GREENSBORO – Emilee Kathryn Poteat, 32, of Danville, Virginia, was sentenced today to 54 months in prison for tampering with a consumer product, announced United States Attorney Sandra J. Hairston.
The Poteat indictment, filed in June 2021, charges that from on or about July 1, 2020, continuing up to and including on or about October 28, 2020, the defendant did, with reckless disregard for the risk that another person would be placed in danger of bodily injury and under circumstances manifesting extreme indifference to such risk, tamper and attempt to tamper with a consumer product that affected interstate commerce to wit: three syringes of injectable hydromorphone, in violation of 18 U.S.C. §1365(a)(4).
According to court documents, from July to November 2020, Poteat -- a registered nurse – was employed as a contract nurse in the Clinical Pre/Post Procedure Unit (“CPPU”) at Novant Health Forsyth Medical Center (“NHFMC”) in Winston-Salem, North Carolina.

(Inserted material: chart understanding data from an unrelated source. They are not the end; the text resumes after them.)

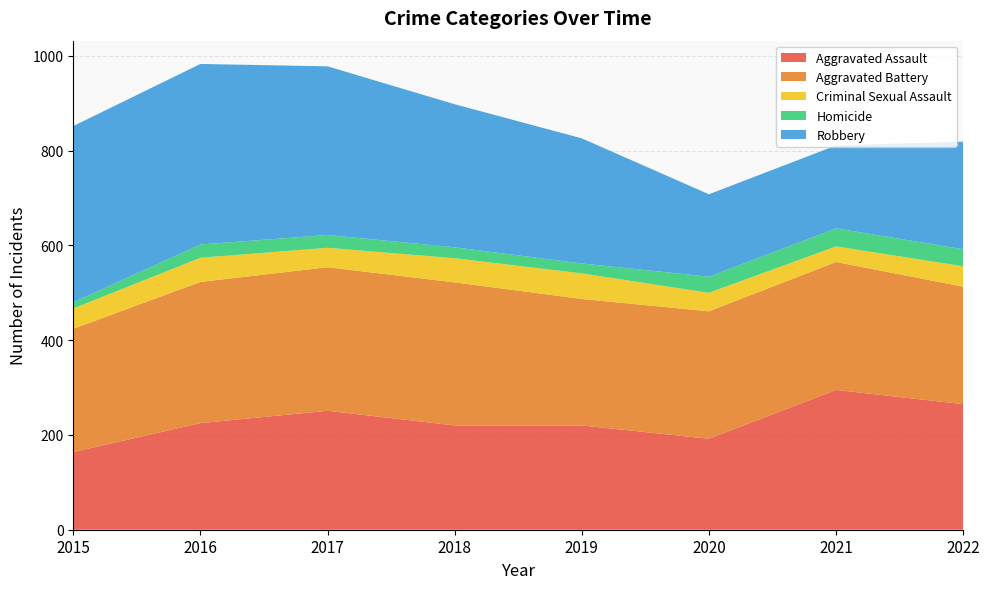

Reading right to left, list all the values displayed in this chart.

Aggravated Assault: 265	295	192	220	220	251	225	164
Aggravated Battery: 248	270	269	267	302	303	298	260
Criminal Sexual Assault: 43	33	39	54	51	41	51	43
Homicide: 36	38	34	21	23	27	28	13
Robbery: 227	175	174	264	302	356	381	372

In that capacity Poteat was authorized to access the Pyxes machine located in the CPPU of NHFMC for the purpose of dispensing controlled substances, including injectable Hydromorphone, to patients at the direction of prescribing doctors.
A Pyxes machine is a device used to securely store controlled medications and prevent unauthorized access to such substances. Controlled substances are stored in locked drawers which require entry of both a fingerprint and a password before authorized medical personal can open the drawers to withdraw a controlled substance. Further, a nurse or other authorized person must enter specific prescription information for an actual patient to access prescribed substances secured in the Pyxes machine. Vials of drugs stored in the Pyxes machine at NHFMC were held in container packages with each individual vial sealed with tamper evident seals and caps.
From July 2020 through November 2020, Poteat opened container packages containing vials of injectable Hydromorphone that were stored in the Pyxes machine located in the CPPU at NHFMC. She then removed the vials from those container packages and opened the vials for the purpose of converting and consuming the Hydromorphone by injecting the drug into herself.
After removing and converting injectable Hydromorphone, Poteat injected saline solution into the vials so as to conceal her conversion of the drugs and replaced the lids of the vials with glue. Poteat then placed the tampered-with vials which were filled with saline solution into the opened container packages, closed and re-sealed the container packages, and then left those container packages in the locked and secured Pyxes machine -- knowing that CPPU nurses might administer the compromised and tampered-with vials of injectable Hydromorphone to surgical patients in the CPPU at NHFCMC, despite the fact that such vials did not contain the drug and were filled with potentially contaminated saline solution.
Poteat was ordered to pay a $3,000 fine and will face three years of supervised release in addition to her 4-1/2 year prison sentence.
This case was prosecuted by Assistant United States Attorney Frank J. Chut, Jr. The United States Food and Drug Administration investigated the case.